Merci, monsieur le Premier Ministre, de nous gâcher la libération des otages en disant que "Cette ligne de la France, cette amitié de la France pour le peuple irakien a été ainsi reconnue par la libération de nos deux compatriotes.".
Dois-je en déduire que c'est la ligne de l'Italie qui a été condamnée par le meurtre d'Enzo Baldoni, tué par ce même groupe qui a libéré nos deux journalistes ? Que les 150 autre otages étrangers encore prisonniers et sous la menace de la mort le sont à cause de l'absence d'amitié de leurs pays ? Que Margaret Hassan, responsable humanitaire britannique, méritait d'être finalement tuée, puisque Tony Blair avait pris le parti de la guerre ? Que les pauvres Népalais n'ont pas eu la joie de bénéficier de cette amitié d'un pays trop étranger, trop neutre ou trop pauvre ? Que Daniel Pearl méritait de mourir parce qu'il était juif, et donc à cause de la politique d'Israël, qui n'est pas une amie ?
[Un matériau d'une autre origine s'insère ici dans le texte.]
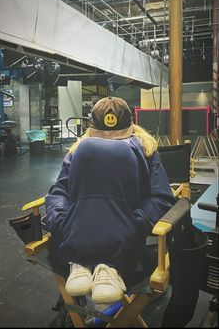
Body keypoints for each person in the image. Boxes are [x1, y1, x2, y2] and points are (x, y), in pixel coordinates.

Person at [45, 96, 175, 304]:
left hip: (125, 241)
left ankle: (98, 265)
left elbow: (161, 196)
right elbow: (59, 192)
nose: (109, 143)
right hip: (77, 232)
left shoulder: (145, 150)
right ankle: (81, 262)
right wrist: (62, 221)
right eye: (103, 138)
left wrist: (136, 223)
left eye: (116, 138)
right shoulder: (79, 152)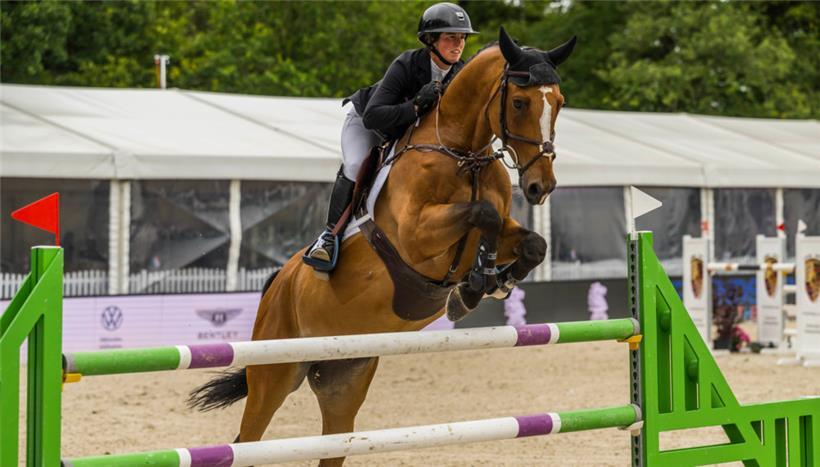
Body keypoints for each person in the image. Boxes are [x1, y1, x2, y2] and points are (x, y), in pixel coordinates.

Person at [303, 2, 478, 273]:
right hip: (366, 124)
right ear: (430, 40)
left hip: (406, 133)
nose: (458, 44)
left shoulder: (460, 74)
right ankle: (328, 237)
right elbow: (374, 116)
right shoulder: (407, 64)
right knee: (355, 164)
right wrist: (416, 106)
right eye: (450, 38)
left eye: (462, 38)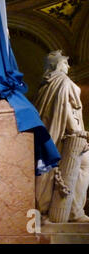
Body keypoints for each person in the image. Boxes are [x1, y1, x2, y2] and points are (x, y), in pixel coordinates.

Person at [34, 50, 89, 223]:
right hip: (68, 136)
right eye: (65, 63)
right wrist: (76, 131)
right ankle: (73, 211)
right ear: (57, 65)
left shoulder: (45, 85)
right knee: (82, 165)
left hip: (52, 133)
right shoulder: (63, 81)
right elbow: (64, 106)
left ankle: (53, 210)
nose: (68, 66)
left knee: (49, 169)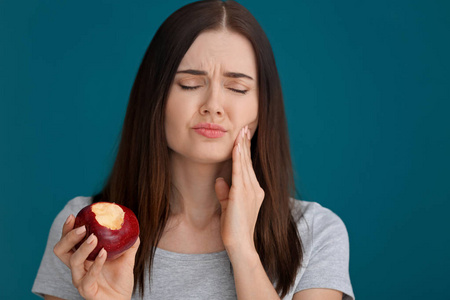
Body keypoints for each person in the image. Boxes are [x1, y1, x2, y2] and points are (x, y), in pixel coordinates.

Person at [32, 0, 354, 299]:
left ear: (261, 108)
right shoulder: (80, 233)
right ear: (155, 98)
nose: (213, 106)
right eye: (190, 84)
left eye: (237, 88)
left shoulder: (316, 234)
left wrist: (243, 250)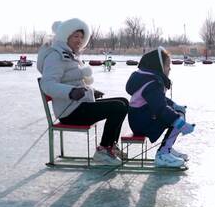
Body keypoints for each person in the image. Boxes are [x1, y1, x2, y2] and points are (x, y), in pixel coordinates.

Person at [37, 18, 128, 165]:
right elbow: (47, 84)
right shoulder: (56, 56)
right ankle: (103, 151)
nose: (79, 40)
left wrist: (91, 90)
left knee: (123, 102)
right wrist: (71, 92)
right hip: (70, 112)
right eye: (75, 36)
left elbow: (74, 80)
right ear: (65, 36)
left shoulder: (70, 55)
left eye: (81, 37)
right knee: (117, 107)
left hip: (80, 105)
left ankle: (111, 146)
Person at [125, 46, 195, 168]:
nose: (170, 68)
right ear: (159, 66)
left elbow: (158, 100)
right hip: (142, 123)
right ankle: (163, 154)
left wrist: (174, 105)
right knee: (177, 117)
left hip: (141, 118)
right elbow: (160, 108)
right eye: (167, 65)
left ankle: (167, 147)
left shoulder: (149, 78)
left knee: (178, 113)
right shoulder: (152, 83)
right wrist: (180, 123)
Beaucoup se demandent quel prix la France a payé ou va payer dans cette histoire. Pour moi, il est déjà payé. Et que cette reconnaissance officielle des buts politiques des méthodes terroristes soit le fruit d'une négociation ou de la bètise d'un homme ne change rien à l'affaire.
Enfin, le terme amitié. On m'a toujours appris, et je l'ai vécu, que l'amitié, celà se cultive, que les amis, ce sont ceux sur qui vous pouvez compter quand vous êtes dans le pétrin. On dit qu'il n'y a pas d'amour, mais que des preuves d'amour. Dans quels actes s'incarne aujourd'hui précisément l'amitié de la France pour le peuple irakien ? Dans le soutien de son dictateur jusqu'aux derniers instants ? Dans le retard pris à constater sa libération ? Dans l'absence criante de cet ami aux cotés de ce peuple qui, difficilement, malgré les actes terroristes, malgré le chaos, est sur la voie de son autonomie, de ses premières élections ?
Vous aimeriez, vous, un ami comme ça, qui rappelle avec solennité votre amitié alors que vous ne l'avez pas vu depuis des années (sauf à la télévision parler de vous), et qui en outre vous confond, vous, le peuple, avec ceux qui, aujourd'hui, sèment la mort, et vous empêchent de guérir, tuent vos familles et vos amis ?
Non, Monsieur Raffarin, vous ne parlez vraiment pas en mon nom, cette fois-çi.